During the English Civil War (1642–1649), the English Parliament raised armies in an alliance with the Covenanters who by then were the de facto government of Scotland, against the forces of Charles I, King of England, Scotland and Ireland. The purpose of the Westminster Assembly, in which 121 Puritan clergymen participated, was to provide official documents for the reformation of the Church of England. The Church of Scotland had recently overthrown the bishops imposed by the King and reinstated presbyterianism (see Bishops’ Wars). For this reason, as a condition for entering into the alliance with the English Parliament, the Scottish Parliament formed the Solemn League and Covenant with the English Parliament, which meant that the Church of England would abandon episcopalianism and consistently adhere to reformed standards of doctrine and worship. The Confession and Catechisms were produced in order to secure the help of the Scots against the king. The Scottish Commissioners who were present at the Assembly were satisfied with the Confession of Faith, and in 1646, the document was sent to the English parliament to be ratified, and submitted to the General Assembly of the Scottish Kirk. The Church of Scotland adopted the document, without amendment, in 1647. In England, the House of Commons returned the document to the Assembly with the requirement to compile a list of proof texts from Scripture. After vigorous debate, the Confession was then in part adopted as the Articles of Christian Religion in 1648, by act of the English parliament, omitting section 4 of chapter 20 (Of Christian Liberty), sections 4–6 of chapter 24 (Of Marriage and Divorce), and chapters 30 and 31 (Of Church Censures and Of Synods and Councils).
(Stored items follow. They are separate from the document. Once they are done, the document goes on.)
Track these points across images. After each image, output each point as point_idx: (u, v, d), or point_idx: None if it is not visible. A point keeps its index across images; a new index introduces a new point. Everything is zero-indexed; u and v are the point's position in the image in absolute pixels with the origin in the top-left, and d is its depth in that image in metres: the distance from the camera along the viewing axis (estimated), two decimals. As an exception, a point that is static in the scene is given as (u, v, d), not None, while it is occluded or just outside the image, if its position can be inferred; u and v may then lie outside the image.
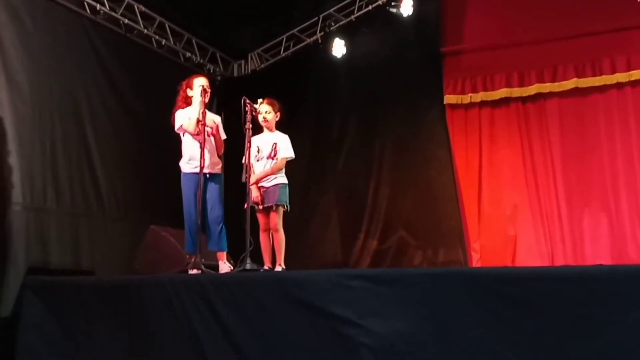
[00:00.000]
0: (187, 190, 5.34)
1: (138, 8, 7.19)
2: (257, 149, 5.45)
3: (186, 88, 5.43)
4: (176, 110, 5.40)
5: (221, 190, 5.49)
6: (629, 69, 6.99)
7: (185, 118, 5.31)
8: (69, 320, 4.90)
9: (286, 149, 5.46)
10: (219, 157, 5.56)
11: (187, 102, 5.41)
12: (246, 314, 4.19)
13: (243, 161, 5.25)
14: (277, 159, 5.42)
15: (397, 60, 7.90)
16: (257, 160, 5.44)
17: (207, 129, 5.31)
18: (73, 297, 4.96)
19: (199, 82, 5.40)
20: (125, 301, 4.70)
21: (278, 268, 5.22)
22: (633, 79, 6.97)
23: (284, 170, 5.46)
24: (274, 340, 4.06)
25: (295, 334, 4.01)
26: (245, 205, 5.18)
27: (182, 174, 5.40)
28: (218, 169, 5.50)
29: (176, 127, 5.37)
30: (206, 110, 5.33)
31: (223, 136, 5.54)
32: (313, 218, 8.10)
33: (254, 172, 5.36)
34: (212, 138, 5.43)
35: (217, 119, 5.61)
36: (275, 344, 4.05)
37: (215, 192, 5.39)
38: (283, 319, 4.06)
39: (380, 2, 7.95)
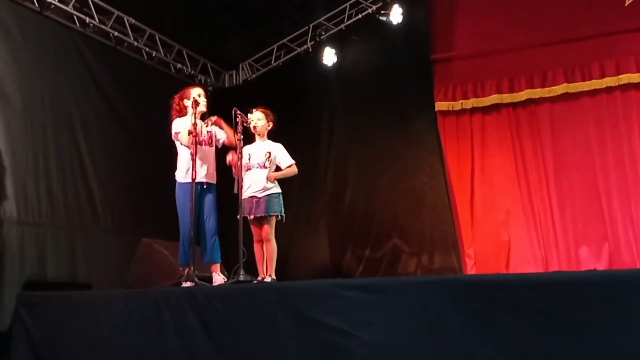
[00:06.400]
0: (182, 201, 5.29)
1: (128, 20, 7.18)
2: (247, 157, 5.41)
3: (179, 101, 5.45)
4: (173, 119, 5.41)
5: (216, 200, 5.47)
6: (617, 73, 7.01)
7: (181, 126, 5.30)
8: (59, 336, 4.87)
9: (288, 157, 5.50)
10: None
11: (182, 112, 5.42)
12: (239, 326, 4.17)
13: (235, 173, 5.26)
14: (272, 167, 5.41)
15: (388, 68, 7.91)
16: (248, 170, 5.39)
17: (202, 138, 5.32)
18: (63, 313, 4.93)
19: (193, 93, 5.42)
20: (116, 316, 4.66)
21: (268, 279, 5.20)
22: (622, 82, 6.99)
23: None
24: (268, 352, 4.05)
25: (288, 345, 3.99)
26: (238, 216, 5.18)
27: (177, 184, 5.37)
28: (214, 179, 5.47)
29: (173, 133, 5.36)
30: (197, 122, 5.30)
31: (222, 136, 5.49)
32: (304, 227, 8.08)
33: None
34: (205, 147, 5.39)
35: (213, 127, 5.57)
36: (269, 356, 4.04)
37: (211, 203, 5.36)
38: (276, 330, 4.05)
39: (369, 11, 7.98)
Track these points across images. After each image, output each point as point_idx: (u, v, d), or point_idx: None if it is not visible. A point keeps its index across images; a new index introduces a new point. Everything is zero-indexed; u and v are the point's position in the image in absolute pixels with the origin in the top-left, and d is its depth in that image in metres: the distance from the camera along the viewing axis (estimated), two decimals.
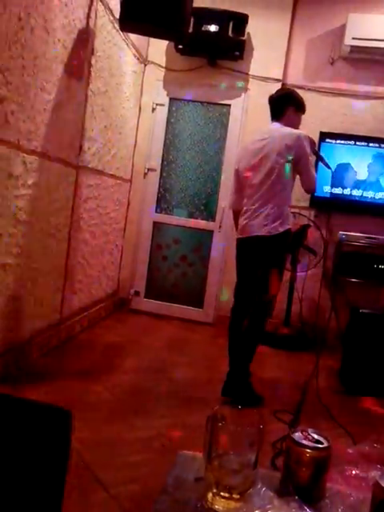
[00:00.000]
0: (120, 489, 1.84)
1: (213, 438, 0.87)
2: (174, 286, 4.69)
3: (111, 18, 3.47)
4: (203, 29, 3.95)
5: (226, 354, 3.15)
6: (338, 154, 4.26)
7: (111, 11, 3.43)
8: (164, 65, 4.51)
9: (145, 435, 2.33)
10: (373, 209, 4.26)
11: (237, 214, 3.10)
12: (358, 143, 4.28)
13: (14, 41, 2.34)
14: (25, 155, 2.60)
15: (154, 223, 4.66)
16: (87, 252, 3.73)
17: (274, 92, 3.18)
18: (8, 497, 0.87)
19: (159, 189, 4.64)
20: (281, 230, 2.82)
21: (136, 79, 4.35)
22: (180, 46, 4.12)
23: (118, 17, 3.11)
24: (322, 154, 3.13)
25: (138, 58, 4.28)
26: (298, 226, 4.09)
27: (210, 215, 4.60)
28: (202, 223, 4.62)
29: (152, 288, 4.70)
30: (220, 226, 4.52)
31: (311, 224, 4.28)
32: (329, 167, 2.97)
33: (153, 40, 4.36)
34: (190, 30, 3.89)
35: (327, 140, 4.26)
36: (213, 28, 3.96)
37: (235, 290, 3.06)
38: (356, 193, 4.27)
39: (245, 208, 2.95)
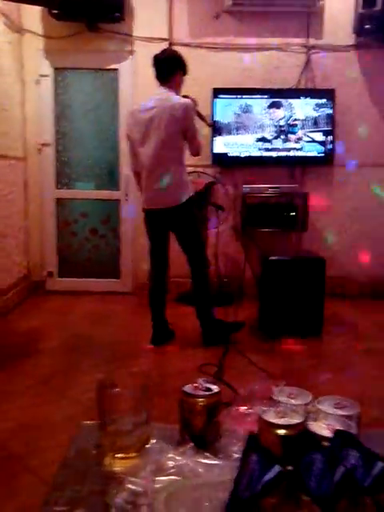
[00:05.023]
0: (47, 470, 1.83)
1: (103, 404, 0.88)
2: (87, 260, 4.61)
3: None
4: None
5: (149, 319, 3.21)
6: (232, 108, 4.28)
7: None
8: (41, 33, 4.26)
9: (71, 412, 2.32)
10: (272, 160, 4.37)
11: (138, 175, 3.23)
12: (252, 96, 4.32)
13: None
14: None
15: (57, 200, 4.51)
16: None
17: (158, 52, 3.15)
18: None
19: (57, 163, 4.47)
20: (185, 198, 3.07)
21: (13, 50, 4.08)
22: (54, 11, 3.89)
23: None
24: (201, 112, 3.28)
25: (9, 27, 3.99)
26: (203, 185, 4.13)
27: (115, 184, 4.51)
28: (107, 193, 4.53)
29: (65, 266, 4.59)
30: (127, 195, 4.46)
31: (215, 181, 4.34)
32: (208, 125, 3.14)
33: (24, 6, 4.09)
34: None
35: (220, 96, 4.26)
36: None
37: (152, 257, 3.25)
38: (255, 145, 4.35)
39: (145, 182, 3.10)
The next year, the Scottish parliament ratified the Confession without amendment. In 1660, the Restoration of the British monarchy and Anglican episcopacy resulted in the nullification of these acts of the two parliaments. However, when William of Orange replaced the Catholic King James VII of Scotland and II of England on the thrones of Scotland, England and Ireland, he gave royal assent to the Scottish parliament’s ratification of the Confession, again without change, in 1690.[1]